> [Brief]
A bare number is the only acceptable answer: how many lines of these entries include "akzeptieren"?

> [Data in this exercise]
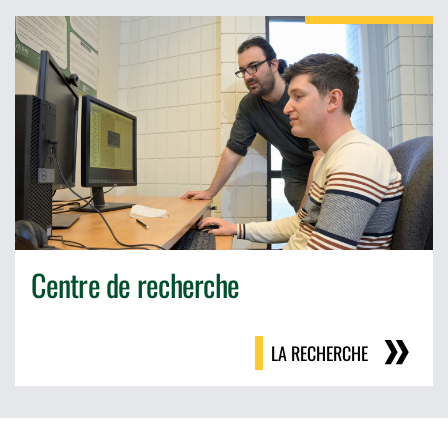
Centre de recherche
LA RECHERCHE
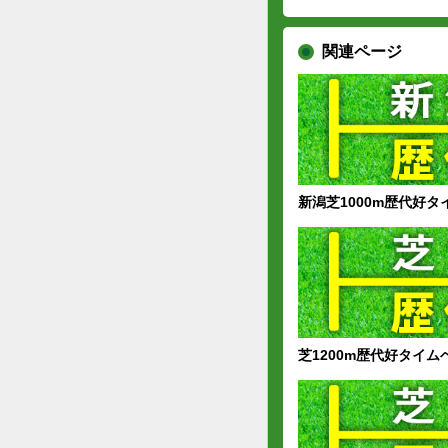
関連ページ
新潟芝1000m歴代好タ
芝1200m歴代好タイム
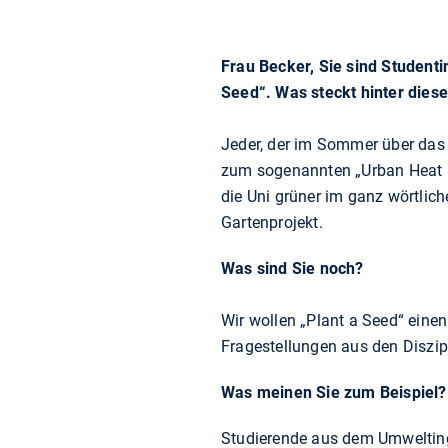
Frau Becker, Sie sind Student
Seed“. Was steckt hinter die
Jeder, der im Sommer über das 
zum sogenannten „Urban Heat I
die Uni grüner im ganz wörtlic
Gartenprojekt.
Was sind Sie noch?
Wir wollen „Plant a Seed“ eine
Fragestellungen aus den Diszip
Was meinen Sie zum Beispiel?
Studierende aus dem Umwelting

--

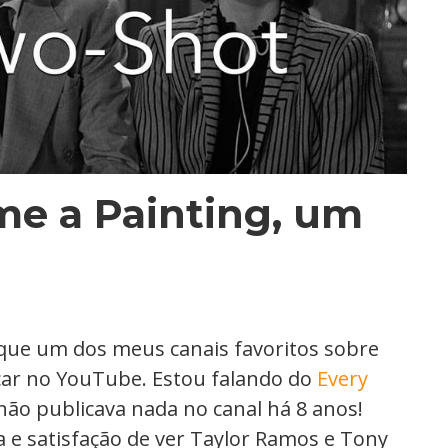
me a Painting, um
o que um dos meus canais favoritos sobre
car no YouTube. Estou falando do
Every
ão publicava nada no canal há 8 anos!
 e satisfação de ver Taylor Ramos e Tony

--

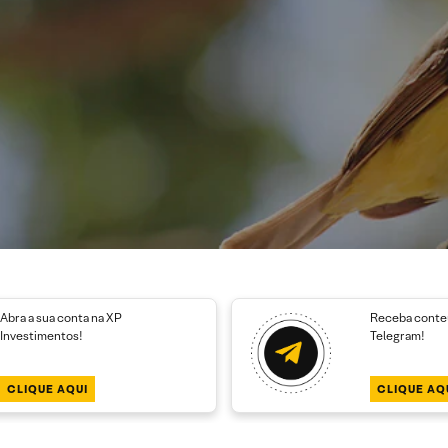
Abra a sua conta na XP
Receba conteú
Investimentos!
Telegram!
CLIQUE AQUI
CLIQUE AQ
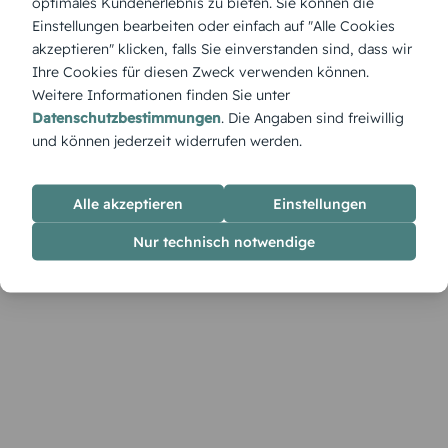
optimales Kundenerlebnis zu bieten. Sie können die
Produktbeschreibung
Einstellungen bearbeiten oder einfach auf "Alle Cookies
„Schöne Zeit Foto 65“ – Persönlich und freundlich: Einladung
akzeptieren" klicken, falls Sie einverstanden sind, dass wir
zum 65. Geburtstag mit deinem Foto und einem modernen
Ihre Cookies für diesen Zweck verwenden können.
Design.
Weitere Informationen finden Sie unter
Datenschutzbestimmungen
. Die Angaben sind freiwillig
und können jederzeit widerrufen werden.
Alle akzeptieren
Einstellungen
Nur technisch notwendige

> [Output]
2